The analysis by high-ranking European Parliament official Jean-Guy Giraud confirms this. Based on the work of the Convention (in this connection, the Lisbon Treaty incorporates the measures from the draft constitutional treaty without any amendments), he notes that the aim of the new job is to make the European Council more effective but not to alter the institutional balance of the Parliament-Council-Commission. This new president with a long term of office would ensure a degree of continuity between meetings, ensuring follow-up and maintaining cohesion. He or she would represent the EU in CFSP issues among foreign heads of state but vis-à-vis foreign ministers, this role would be taken up by the high representative, who runs the CFSP in accordance with the guidelines decided by the European Council and the General Affairs Council (chaired by the high representative). Giraud recognises that at the end of the day, given the innovative nature of the new job and the very general nature of the measures of the treaty in this connection, it will be created in practice by the experience and character traits of the first people to hold the post.

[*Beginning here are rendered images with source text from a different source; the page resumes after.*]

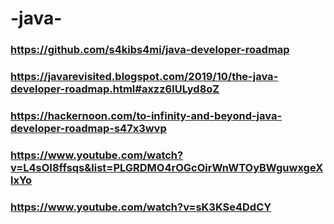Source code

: # -java-

### https://github.com/s4kibs4mi/java-developer-roadmap

### https://javarevisited.blogspot.com/2019/10/the-java-developer-roadmap.html#axzz6lULyd8oZ

### https://hackernoon.com/to-infinity-and-beyond-java-developer-roadmap-s47x3wvp

### https://www.youtube.com/watch?v=L4sOI8ffsqs&list=PLGRDMO4rOGcOirWnWTOyBWguwxgeXlxYo

### https://www.youtube.com/watch?v=sK3KSe4DdCY
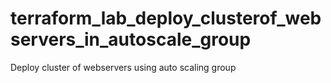 # terraform_lab_deploy_clusterof_webservers_in_autoscale_group
Deploy cluster of webservers using auto scaling  group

Defence issues should not be ignored. In various debates and arguments, one issue has generally been ignored - the very significant innovations in the Reform Treaty when it comes to defence. This media silence is being broken through with, for example, a seminar organised by the European Parliament's Security and Defence Sub-Committee on the ESDP aspects of the Reform Treaty (see report in issue 9600), and the publication in our Documents series (2478) of an analysis by Antonio Missiroli. But the debate is just beginning. I was struck by the arguments of Federico Santopinto on behalf of GRIP (Groupe de recherche et d'information sur la paix et la sécurité), and his rather disturbing conclusions at first sight - without challenging the importance of the 'structured cooperation' foreseen in the Lisbon Treaty for defence issues, the author argues that in practice, the intergovernmental nature of the ESDP has been strengthened by the treaty and this will make structured cooperation more difficult in practice. I shall be returning to this.